On Wednesday evening, I wrote Not Stopping me! out of fatigue and sadness and grief. I wondered the next day whether or not I should have written or shared what I did. I felt vulnerable and not only weary, but a bit angry as well.
I need to be clear that I do not feel like the United Methodist Church has as a whole treated me badly. I have been amazingly upheld in my ministry and my gifts. Some folk, men and women talk of “bad appointments.” I have never had one. I have had some churches and communities where I have learned some hard lessons, dealt with difficult decisions personally and with the churches I have served. Bad appointments? Not at all, I have loved every church and community I served since 1982. The Kansas West and now Great Plains conference has been extremely good to me. I have broken a couple of glass ceilings by being the first woman senior pastor.
There have always been people in each place that were “against” or “opposed” to women preachers. I was once called a “petticoat preacher” which made me smile. I have joked over the years I never went anywhere they actually “wanted me” as a woman. And that is true. I supposed I should have been offended, but perhaps I am too arrogant or certain enough of my calling and ability to not be hurt or stopped by comments or defensive positions that do not mean anything to me. I always figured it was about the people who said such things or held such positions, not me.
It is also true what I wrote a few days ago. I have always been aware that what I do or don’t do matters. Men can fail and no one ever says don’t send another man. If a woman makes a mistake or crashes and burns, it is often said “please don’t send us another woman.” I am sure that is not said as often as it was when I started ministry, but, there is still that sense that what I do matters for all the women who will follow me. And I say that from a position of privilege as an anglo woman, I can not imagine how difficult it must be for women of color.
In an interesting twist on the two constitutional amendments that failed to gather the necessary 2/3’s majority to be ratified, it appears that amendment one was sent out with incorrect wording. You can read the story here. So now, all the Annual Conferences will have to revote on Amendment 1, and those who have already met will vote next time they meet.
Honestly, you can’t make this stuff up! It doesn’t take away the pain of that first vote. Several people have asked in one way or the other, why stay? Why should I stay if my beloved United Methodist Church can’t uphold the equality of women as human beings?
I suppose I am too stubborn to stop. I don’t want to go away. Methodist theology speaks of grace in such a deep way for me. I have used humor for a long time to deal with the push back against equality and inclusivity. More so, I have believed that grace will ultimately lead everyone home, even those who would restrict access to that grace.

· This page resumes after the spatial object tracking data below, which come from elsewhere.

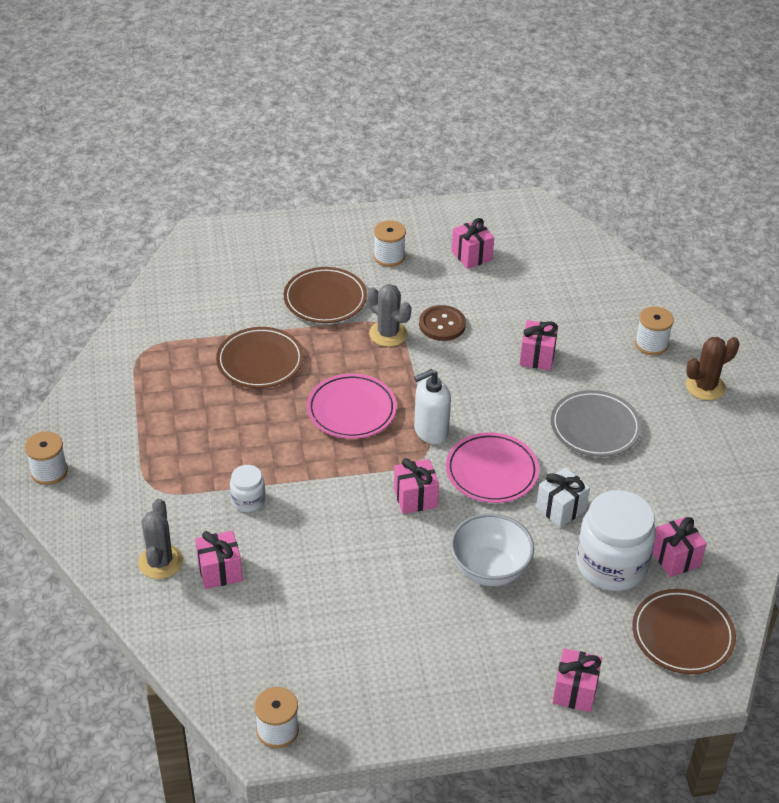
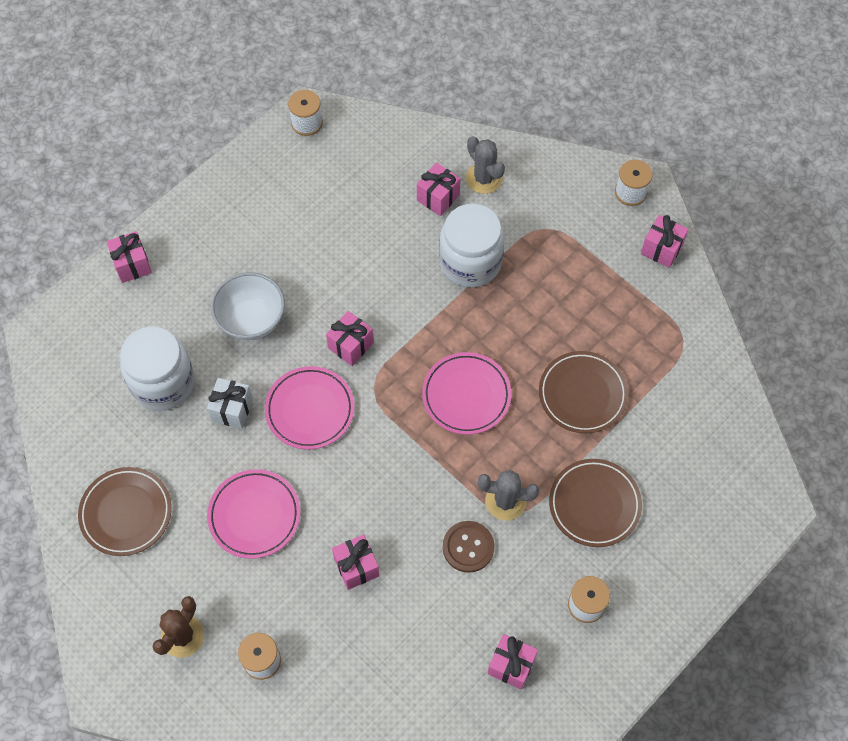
camera: 145 degrees right, 20 degrees up
(248, 500) = (470, 262): white jar -> white jar, size x2.04
(430, 431) = (387, 417): white soap dispenser -> none
(595, 427) = (254, 515): grey plate -> pink plate
(675, 558) = (116, 421): pink gift -> pink gift (661, 249)
(682, 635) = (78, 356): brown plate -> brown plate (126, 513)

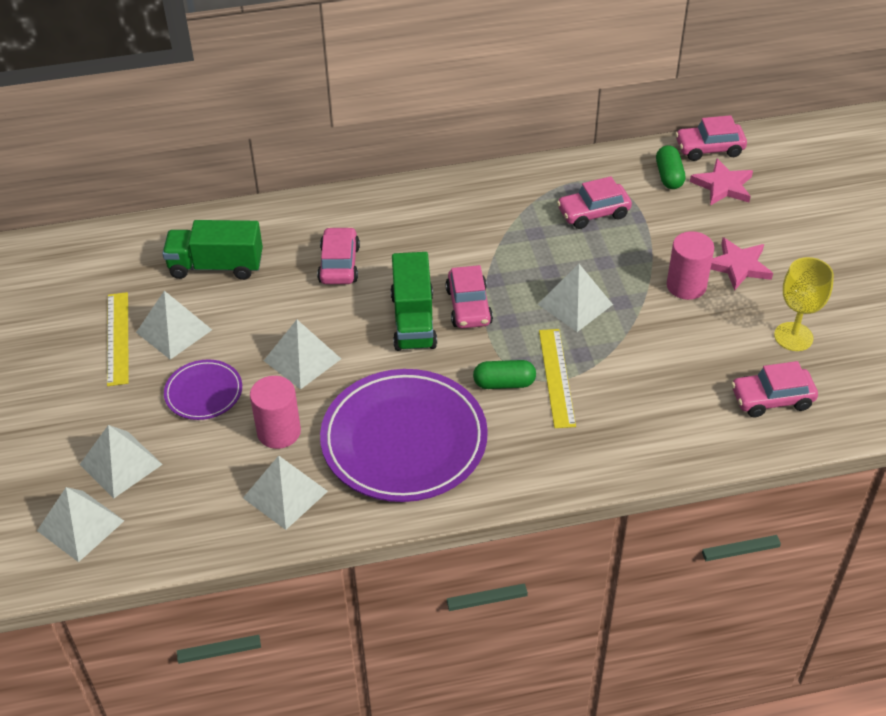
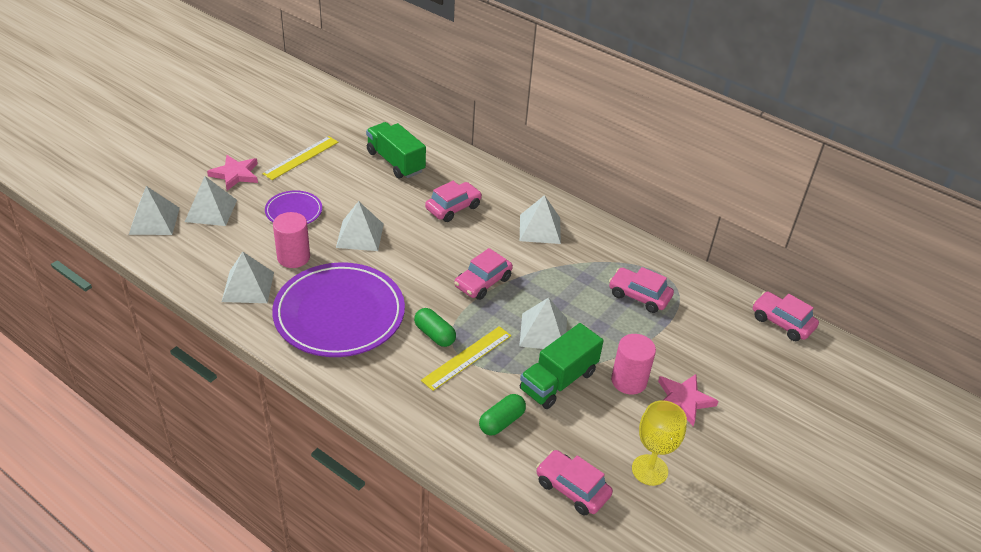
camera: 45 degrees right, 5 degrees down
(174, 331) = (328, 174): white pyramid -> white pyramid (540, 229)
(413, 320) = (443, 264): green truck -> green truck (558, 381)
(669, 176) = (725, 315): green capsule -> green capsule (501, 422)
(723, 186) = (754, 349): pink star -> pink star (235, 174)

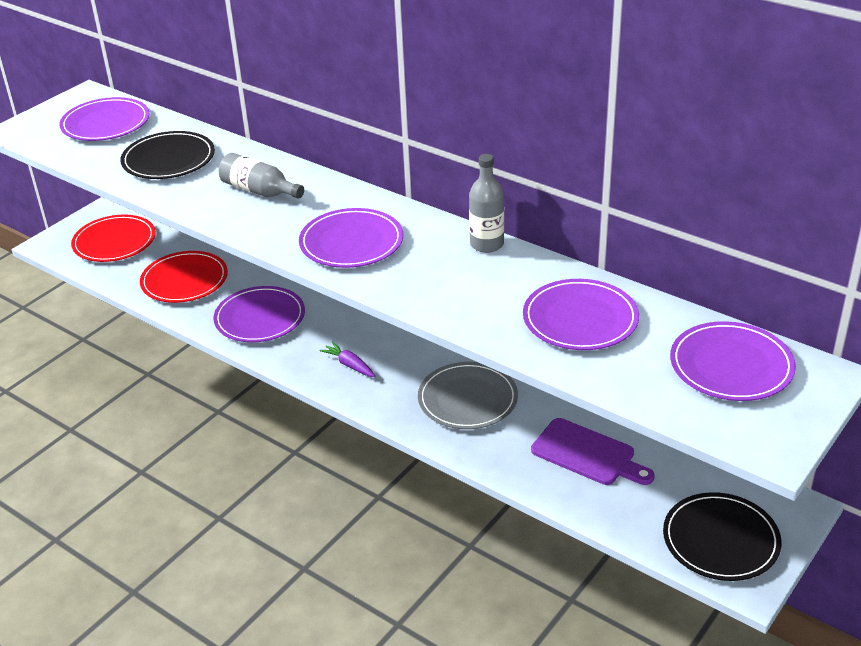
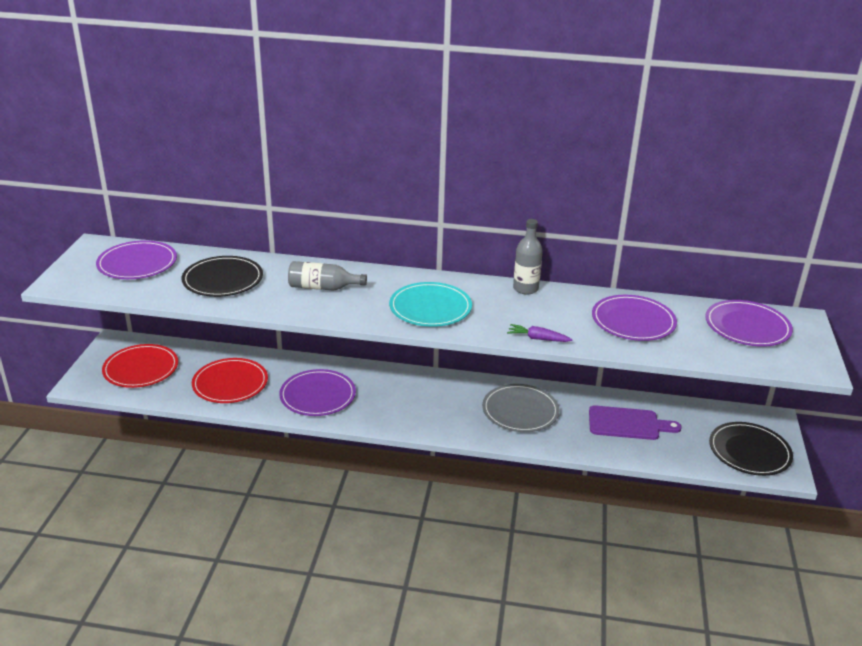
camera: 30 degrees left, 5 degrees down
(349, 365) = (417, 411): purple carrot -> purple carrot (538, 339)
(351, 242) = (430, 308): purple plate -> turquoise plate

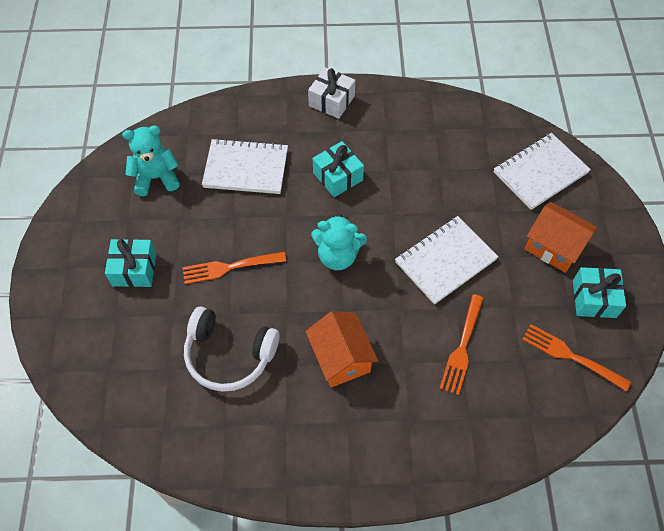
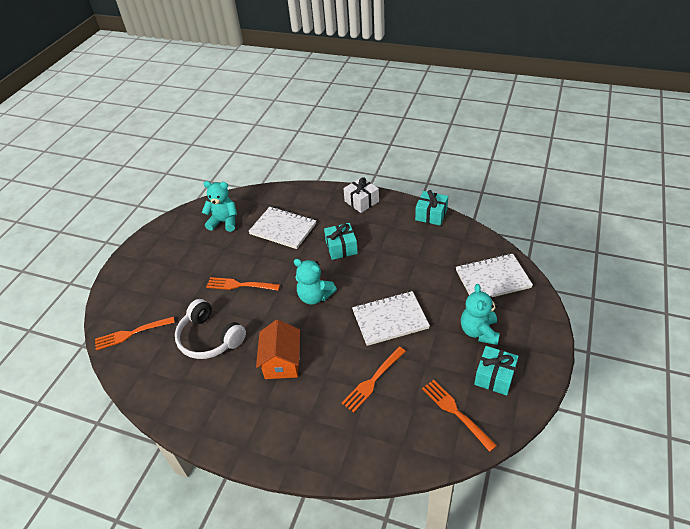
camera: 25 degrees right, 15 degrees down
(116, 380) = (132, 333): none -> orange fork
(134, 269) = (181, 271): turquoise gift -> turquoise gift (431, 214)
(553, 247) = (479, 331): orange house -> turquoise teddy bear

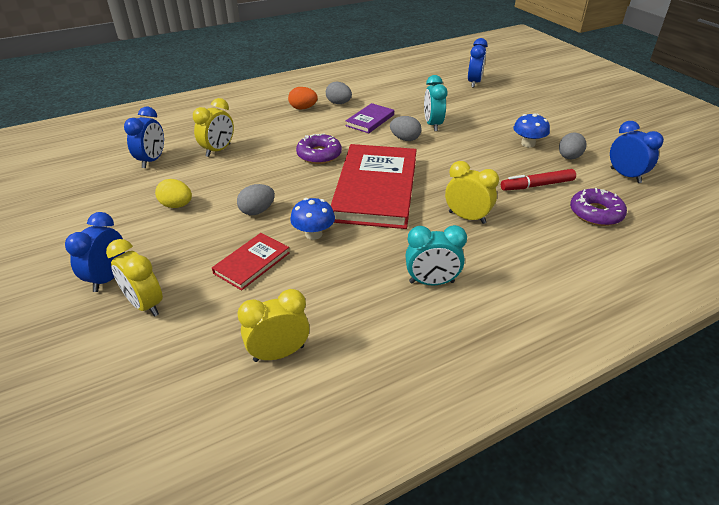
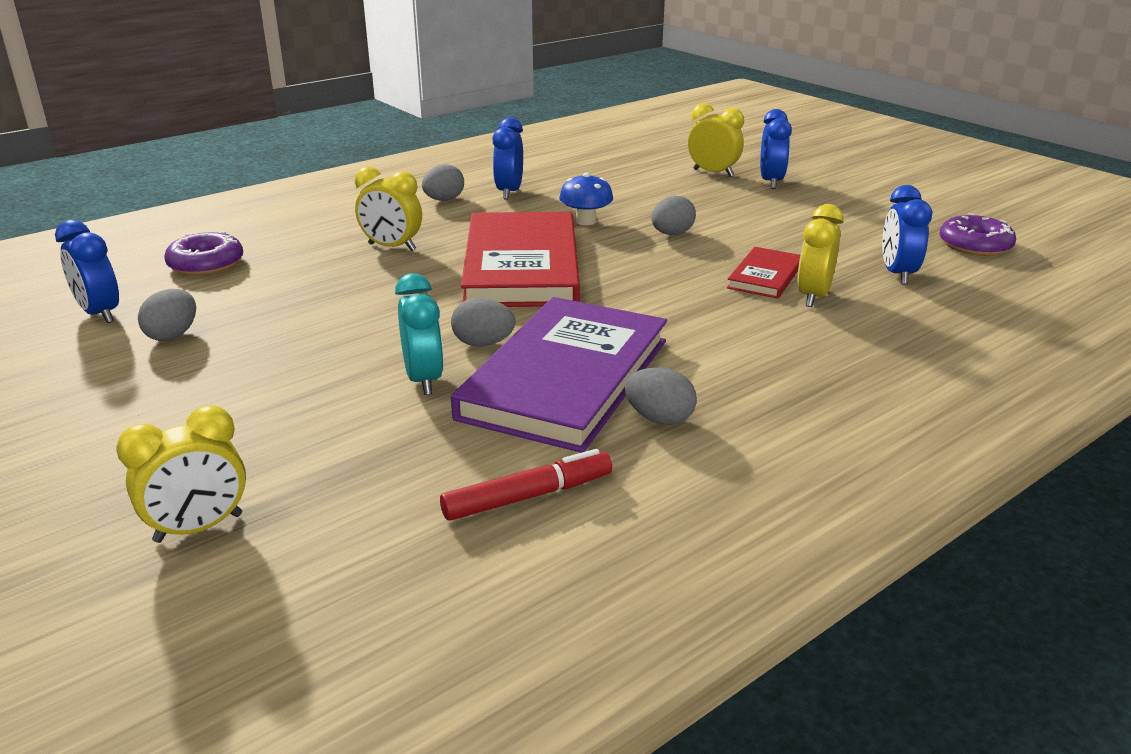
camera: 170 degrees right, 10 degrees down
(177, 205) = (781, 231): yellow egg -> none
(252, 263) = (639, 198): red book -> red book (765, 276)
(279, 353) = (574, 162): yellow clock -> yellow clock (199, 528)
(303, 108) = (735, 396): orange egg -> none
(319, 154) = (634, 303): purple donut -> purple donut (975, 245)
(370, 120) = (565, 378): purple book -> purple book, size x2.12
(431, 282) = (444, 200): turquoise clock -> grey egg
(474, 83) = (270, 543): blue clock -> blue clock (509, 192)
(528, 144) = (233, 355): blue mushroom -> none
(537, 185) = (266, 289): red marker -> red marker (527, 496)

Yesterday on twitter Leonard Sweet posted (and I reposted) “Every person you meet is hurting deep inside from something. Go gentle into this good day.” How I needed that word. The church I serve had made a very difficult decision to close our coffee shop at the end of July. Mead’s started ten years ago at time when Downtown Wichita was just in the beginning of revitalization. Mead’s was part of that, and with that meant the lease increase became unsustainable. Some want to blame the owners, but I don’t. The truth is Mead’s was part of what made downtown much more valuable and lucrative and desirable. There is nothing wrong with that. I suppose we could “blame” ourselves. I don’t blame anybody, but it was one more thing to make the week difficult emotionally and spiritually for me.
Grace is gentle, loving and tender with so many who are hurting deep inside. Those who were deeply wounded by the non-ratification of two constitutional amendments in the United Methodist Church. Grace is gentle, loving and tender to those who are haunted by past sexual abuse and violence, by those who continue to feel the door shut to the church because of their sexual orientation. Grace is gentle, loving and tender to the outcast, the lost, the lonely and those who live in fear.
Why don’t I leave? I believe in grace. I believe in Love. I believe in God who was made real in the ministry, love, teaching, life, death and resurrection of Jesus. No vote can take that away from me or anyone. So my quote for today comes from Linda Clark: “What keeps the Christian going, cheek to jowl with the stuff of everyday existence, is the knowledge of God written on his or her heart.”